I had an AC guy tell me that the government efficiency requirements drove the manufactures to make concessions such as lighter components which had shorter life spans.
That may be, but in the RV world, I am more likely to believe it was a price-driven decision. One thing I can say is a soft-start is definitely a good idea.
I am so sick of the throw-away culture.
These classes are pretty good, I'm picking up a lot of information. Frankly, most of it is available on my favorite university platform (google/youtube) but the trouble is sorting out the chaff. Some SO many people give bad advise. One guy who demo'd wheel bearing packing on his channel, with absolute sincerity, failed to preload the bearing --- leaving it nut just finger tight. HUGE step missing there! Now, he did correct it a couple videos later -- and I'm not sure he even drove on it. But if you took his advise without knowledge, you could be in serious trouble
This leads to the most significant part of the training...simply knowing how they are assembled and how the signal flows, what can interrupt it etc.
Every tech/instructor I have talked too told horror stories of "Mr. Putterbutt" who learned from youtube video, probably titled "If your fridge does this, do this to fix it" which may have fixed that persons problem, but would be utterly pointless to thes same symptom without diagnosis because several things can cause that failure mode. Then, when it didn't work, they reassemble incorrectly making a total mess.
So, most of what they teach is how 'signal' flows --- that signal could be AC 120v, DC 12v, propane or airflow...you trace each of these to where the signal stops, and then you've found the failing part.

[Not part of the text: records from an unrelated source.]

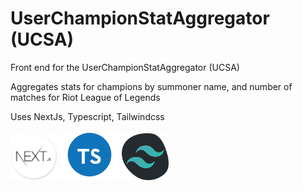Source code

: # UserChampionStatAggregator (UCSA)

Front end for the UserChampionStatAggregator (UCSA)

Aggregates stats for champions by summoner name, and number of matches for Riot League of Legends

Uses NextJs, Typescript, Tailwindcss
<p float="left">
  <img src="./readmerss/nextjs-rounded.png" alt="Nextjs icon" style="width:75px;"/>
  <img src="./readmerss/ts-rounded.png" alt="Nextjs icon" style="width:95px;"/>
  <img src="./readmerss/tailwind-rounded.png" alt="Nextjs icon" style="width:75px;"/>
</p>
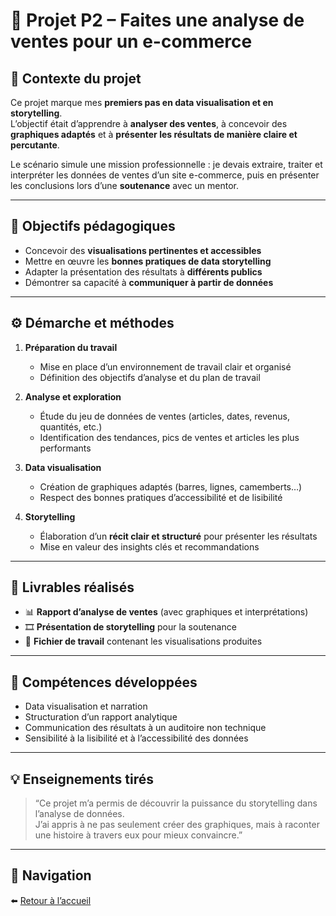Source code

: # 💎 Projet P2 – Faites une analyse de ventes pour un e-commerce

## 🧭 Contexte du projet
Ce projet marque mes **premiers pas en data visualisation et en storytelling**.  
L’objectif était d’apprendre à **analyser des ventes**, à concevoir des **graphiques adaptés** et à **présenter les résultats de manière claire et percutante**.

Le scénario simule une mission professionnelle : je devais extraire, traiter et interpréter les données de ventes d’un site e-commerce, puis en présenter les conclusions lors d’une **soutenance** avec un mentor.

---

## 🎯 Objectifs pédagogiques
- Concevoir des **visualisations pertinentes et accessibles**  
- Mettre en œuvre les **bonnes pratiques de data storytelling**  
- Adapter la présentation des résultats à **différents publics**  
- Démontrer sa capacité à **communiquer à partir de données**

---

## ⚙️ Démarche et méthodes
1. **Préparation du travail**
   - Mise en place d’un environnement de travail clair et organisé  
   - Définition des objectifs d’analyse et du plan de travail  

2. **Analyse et exploration**
   - Étude du jeu de données de ventes (articles, dates, revenus, quantités, etc.)  
   - Identification des tendances, pics de ventes et articles les plus performants  

3. **Data visualisation**
   - Création de graphiques adaptés (barres, lignes, camemberts…)  
   - Respect des bonnes pratiques d’accessibilité et de lisibilité  

4. **Storytelling**
   - Élaboration d’un **récit clair et structuré** pour présenter les résultats  
   - Mise en valeur des insights clés et recommandations

---

## 🧩 Livrables réalisés
- 📊 **Rapport d’analyse de ventes** (avec graphiques et interprétations)  
- 🎞️ **Présentation de storytelling** pour la soutenance  
- 🧾 **Fichier de travail** contenant les visualisations produites  

---

## 🧠 Compétences développées
- Data visualisation et narration  
- Structuration d’un rapport analytique  
- Communication des résultats à un auditoire non technique  
- Sensibilité à la lisibilité et à l’accessibilité des données  

---

## 💡 Enseignements tirés
> “Ce projet m’a permis de découvrir la puissance du storytelling dans l’analyse de données.  
> J’ai appris à ne pas seulement créer des graphiques, mais à raconter une histoire à travers eux pour mieux convaincre.”

---

## 🔗 Navigation
⬅️ [Retour à l’accueil](../../index.md)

Plus, you need to watch out for multiple signal failures. Its all pretty basic "how to diagnose" stuff. Break the circuit in half --- then in half again.

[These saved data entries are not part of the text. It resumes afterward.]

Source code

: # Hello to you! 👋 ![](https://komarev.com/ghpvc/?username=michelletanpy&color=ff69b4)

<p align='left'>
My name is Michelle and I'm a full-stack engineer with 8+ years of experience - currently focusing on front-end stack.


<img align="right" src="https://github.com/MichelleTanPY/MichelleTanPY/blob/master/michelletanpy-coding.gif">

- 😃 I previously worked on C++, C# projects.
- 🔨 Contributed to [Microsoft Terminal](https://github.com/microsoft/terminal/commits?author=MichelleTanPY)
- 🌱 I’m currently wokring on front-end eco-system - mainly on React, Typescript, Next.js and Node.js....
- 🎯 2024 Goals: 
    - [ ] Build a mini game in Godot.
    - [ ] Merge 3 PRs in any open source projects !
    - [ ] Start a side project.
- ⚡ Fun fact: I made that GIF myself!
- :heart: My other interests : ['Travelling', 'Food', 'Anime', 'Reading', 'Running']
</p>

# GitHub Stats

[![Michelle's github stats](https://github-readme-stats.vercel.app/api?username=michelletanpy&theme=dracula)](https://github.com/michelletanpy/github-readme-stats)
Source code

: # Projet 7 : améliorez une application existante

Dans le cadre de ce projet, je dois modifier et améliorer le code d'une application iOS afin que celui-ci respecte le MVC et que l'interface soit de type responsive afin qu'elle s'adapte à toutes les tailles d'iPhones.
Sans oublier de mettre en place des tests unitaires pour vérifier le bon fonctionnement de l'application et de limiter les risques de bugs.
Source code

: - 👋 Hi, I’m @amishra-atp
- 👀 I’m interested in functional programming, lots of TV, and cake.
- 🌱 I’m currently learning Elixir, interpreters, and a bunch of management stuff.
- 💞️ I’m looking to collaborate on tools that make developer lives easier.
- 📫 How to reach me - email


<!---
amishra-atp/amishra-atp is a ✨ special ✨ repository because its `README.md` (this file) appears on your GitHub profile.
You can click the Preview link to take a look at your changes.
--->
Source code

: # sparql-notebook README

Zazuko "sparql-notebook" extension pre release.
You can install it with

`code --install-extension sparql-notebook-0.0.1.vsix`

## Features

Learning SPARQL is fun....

I used to be much better at this than I am now --- mostly because of 50 years of being away from 'simple' stuff. I've gotten a few object lessons in "Did you check the fuse?" or checking polarity of the 12 volt. As the great philosopher 'Homer' puts it... "D'oh!"

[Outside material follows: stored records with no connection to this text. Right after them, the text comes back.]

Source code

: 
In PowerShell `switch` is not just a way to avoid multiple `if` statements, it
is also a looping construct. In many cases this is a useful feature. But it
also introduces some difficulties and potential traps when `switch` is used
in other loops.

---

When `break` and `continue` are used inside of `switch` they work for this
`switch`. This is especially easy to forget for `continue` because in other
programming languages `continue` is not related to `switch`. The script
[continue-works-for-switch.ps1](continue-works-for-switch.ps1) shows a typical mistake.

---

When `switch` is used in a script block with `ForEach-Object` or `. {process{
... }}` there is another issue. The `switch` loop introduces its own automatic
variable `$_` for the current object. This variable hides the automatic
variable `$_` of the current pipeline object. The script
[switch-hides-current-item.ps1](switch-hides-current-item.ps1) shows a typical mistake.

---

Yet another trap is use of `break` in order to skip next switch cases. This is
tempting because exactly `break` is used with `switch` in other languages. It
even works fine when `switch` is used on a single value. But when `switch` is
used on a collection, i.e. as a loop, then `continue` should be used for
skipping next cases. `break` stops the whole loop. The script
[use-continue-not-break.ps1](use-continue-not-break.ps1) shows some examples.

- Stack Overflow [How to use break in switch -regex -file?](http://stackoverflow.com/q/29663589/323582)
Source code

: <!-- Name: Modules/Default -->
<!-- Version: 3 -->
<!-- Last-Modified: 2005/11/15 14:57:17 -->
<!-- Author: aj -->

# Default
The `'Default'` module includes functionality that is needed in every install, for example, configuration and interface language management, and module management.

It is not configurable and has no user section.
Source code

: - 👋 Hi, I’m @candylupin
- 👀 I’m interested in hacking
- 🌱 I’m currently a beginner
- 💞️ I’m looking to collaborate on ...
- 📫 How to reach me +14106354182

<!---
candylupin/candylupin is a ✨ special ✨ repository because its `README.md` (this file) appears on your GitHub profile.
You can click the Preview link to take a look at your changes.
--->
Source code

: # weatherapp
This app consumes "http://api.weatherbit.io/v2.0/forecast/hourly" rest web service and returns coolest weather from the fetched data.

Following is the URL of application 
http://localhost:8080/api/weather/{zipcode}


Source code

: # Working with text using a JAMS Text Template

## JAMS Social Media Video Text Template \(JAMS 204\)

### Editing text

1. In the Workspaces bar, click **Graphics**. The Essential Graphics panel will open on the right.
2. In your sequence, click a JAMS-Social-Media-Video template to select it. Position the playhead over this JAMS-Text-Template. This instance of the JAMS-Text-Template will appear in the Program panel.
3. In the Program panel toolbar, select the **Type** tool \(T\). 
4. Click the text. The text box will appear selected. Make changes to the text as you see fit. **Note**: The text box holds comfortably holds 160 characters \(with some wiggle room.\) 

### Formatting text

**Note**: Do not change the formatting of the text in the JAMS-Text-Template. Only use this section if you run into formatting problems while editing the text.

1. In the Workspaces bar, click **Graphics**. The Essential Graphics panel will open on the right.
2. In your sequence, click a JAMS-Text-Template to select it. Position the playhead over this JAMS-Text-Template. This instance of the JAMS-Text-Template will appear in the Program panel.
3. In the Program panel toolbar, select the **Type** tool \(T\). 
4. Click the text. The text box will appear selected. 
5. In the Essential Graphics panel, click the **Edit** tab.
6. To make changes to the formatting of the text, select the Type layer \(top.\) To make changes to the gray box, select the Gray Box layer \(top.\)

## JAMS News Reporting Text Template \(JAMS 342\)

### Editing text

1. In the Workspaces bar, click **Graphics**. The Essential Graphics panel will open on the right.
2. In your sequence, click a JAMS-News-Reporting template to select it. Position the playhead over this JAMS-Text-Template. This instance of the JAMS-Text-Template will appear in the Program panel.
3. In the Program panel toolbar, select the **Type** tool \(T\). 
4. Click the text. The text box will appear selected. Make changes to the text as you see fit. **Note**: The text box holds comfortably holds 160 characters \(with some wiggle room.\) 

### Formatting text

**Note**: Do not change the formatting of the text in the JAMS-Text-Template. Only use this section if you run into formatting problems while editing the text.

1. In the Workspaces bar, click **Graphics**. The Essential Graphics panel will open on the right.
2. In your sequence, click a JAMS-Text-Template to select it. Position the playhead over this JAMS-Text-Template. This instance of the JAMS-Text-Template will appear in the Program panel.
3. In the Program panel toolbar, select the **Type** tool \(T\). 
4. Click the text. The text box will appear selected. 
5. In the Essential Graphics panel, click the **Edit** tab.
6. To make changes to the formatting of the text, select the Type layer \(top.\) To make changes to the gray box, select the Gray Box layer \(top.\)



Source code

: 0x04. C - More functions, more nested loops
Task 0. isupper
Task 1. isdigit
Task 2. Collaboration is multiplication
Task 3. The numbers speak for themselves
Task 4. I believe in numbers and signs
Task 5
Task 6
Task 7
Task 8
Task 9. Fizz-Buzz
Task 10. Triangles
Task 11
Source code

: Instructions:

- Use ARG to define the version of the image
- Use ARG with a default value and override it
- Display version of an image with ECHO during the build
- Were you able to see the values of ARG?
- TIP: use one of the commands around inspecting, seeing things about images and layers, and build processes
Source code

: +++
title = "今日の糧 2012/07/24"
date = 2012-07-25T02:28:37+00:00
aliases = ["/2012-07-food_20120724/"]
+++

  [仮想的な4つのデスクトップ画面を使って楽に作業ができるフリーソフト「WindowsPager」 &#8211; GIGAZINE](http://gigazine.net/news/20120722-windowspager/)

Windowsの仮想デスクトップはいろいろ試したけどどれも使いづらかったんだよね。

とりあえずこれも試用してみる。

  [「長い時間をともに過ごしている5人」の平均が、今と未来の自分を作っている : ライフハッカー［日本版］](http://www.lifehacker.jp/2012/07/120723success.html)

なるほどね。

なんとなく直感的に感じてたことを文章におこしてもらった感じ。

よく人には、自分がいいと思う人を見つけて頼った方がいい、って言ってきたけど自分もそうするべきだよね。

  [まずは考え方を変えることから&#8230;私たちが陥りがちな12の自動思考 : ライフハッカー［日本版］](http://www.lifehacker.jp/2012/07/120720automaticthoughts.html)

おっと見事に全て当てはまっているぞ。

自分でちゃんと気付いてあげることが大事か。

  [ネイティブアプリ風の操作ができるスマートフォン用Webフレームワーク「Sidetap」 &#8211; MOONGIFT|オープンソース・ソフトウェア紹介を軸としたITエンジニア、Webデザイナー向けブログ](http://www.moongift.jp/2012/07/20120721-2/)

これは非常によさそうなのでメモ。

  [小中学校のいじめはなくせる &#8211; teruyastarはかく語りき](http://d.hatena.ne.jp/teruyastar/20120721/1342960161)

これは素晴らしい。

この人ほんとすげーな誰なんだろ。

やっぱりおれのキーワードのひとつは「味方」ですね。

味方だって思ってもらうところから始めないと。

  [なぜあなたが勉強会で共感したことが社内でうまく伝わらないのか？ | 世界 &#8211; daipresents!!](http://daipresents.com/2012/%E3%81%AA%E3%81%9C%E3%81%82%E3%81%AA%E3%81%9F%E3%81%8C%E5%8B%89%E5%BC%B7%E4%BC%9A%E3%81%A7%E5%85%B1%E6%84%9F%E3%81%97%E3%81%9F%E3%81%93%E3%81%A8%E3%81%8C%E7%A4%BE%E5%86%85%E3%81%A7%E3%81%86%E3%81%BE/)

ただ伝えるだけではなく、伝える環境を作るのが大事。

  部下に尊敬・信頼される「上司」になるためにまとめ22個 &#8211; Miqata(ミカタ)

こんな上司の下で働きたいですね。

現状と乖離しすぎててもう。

But --- In every one of those cases the next thing I worked on, those simple things have become the first thing I check -- which is the point of training.
Next week is Furnaces and Water heaters --- both of which are pretty simple devices. Then 'exterior' which gets into slides, steps, awnings...all those things outside the RV. Then the big certification test. I can not get to that day soon enough.